Le Cadre de concertation des forces politiques et sociales a dénoncé, dans un communiqué publié le 26 janvier 2026 à Bruxelles, de présumés actes d’intimidation politique perpétrés sur le sol belge à l’encontre de certains de ses membres.
Selon cette plateforme de l’opposition, des agents présentés comme étant liés à la Présidence de la République démocratique du Congo auraient mené ces actions en plein cœur de la capitale belge. Le communiqué cite notamment un officier supérieur des FARDC, identifié comme aide de camp du chef de l’État, ainsi que deux autres militaires, comme impliqués dans ces faits, visant particulièrement les opposants Claudel Lubaya et Seth Kikuni.

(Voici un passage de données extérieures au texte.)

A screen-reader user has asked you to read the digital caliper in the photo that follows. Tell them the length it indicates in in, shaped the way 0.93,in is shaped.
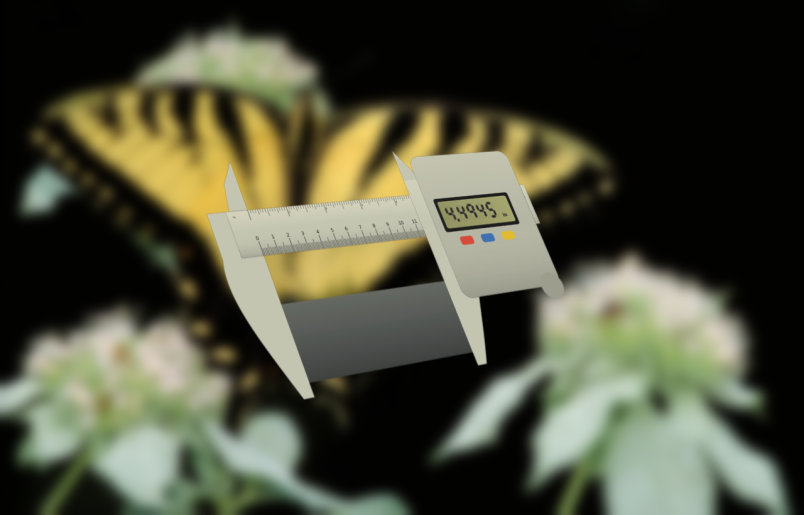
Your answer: 4.4945,in
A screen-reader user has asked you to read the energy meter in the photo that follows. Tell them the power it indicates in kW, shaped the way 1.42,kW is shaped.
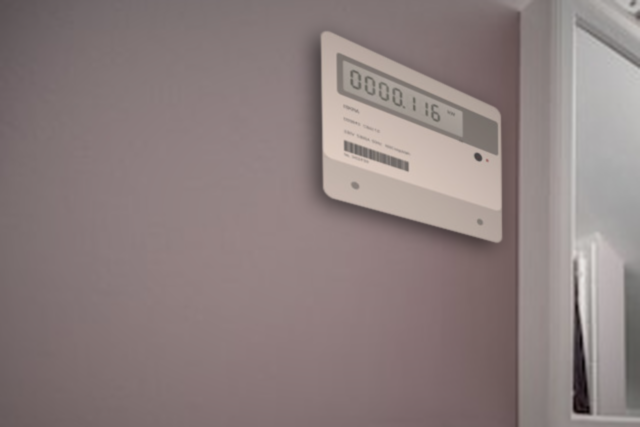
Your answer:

Le Cadre de concertation estime que ces agissements constituent une violation de la Constitution congolaise, en particulier du principe de l’apolitisme des forces armées, et contreviennent aux lois régissant le statut des militaires. Il évoque également une atteinte à la souveraineté de la Belgique et aux principes fondamentaux du droit international.
Qualifiant ces faits de « signal alarmant », l’organisation accuse les autorités de Kinshasa de chercher à étendre, au-delà des frontières nationales, des pratiques d’intimidation déjà dénoncées en République démocratique du Congo. Elle affirme avoir saisi la justice belge par le dépôt d’une plainte pénale et réaffirme sa détermination à défendre la démocratie ainsi que les libertés fondamentales des opposants politiques, y compris ceux vivant en exil.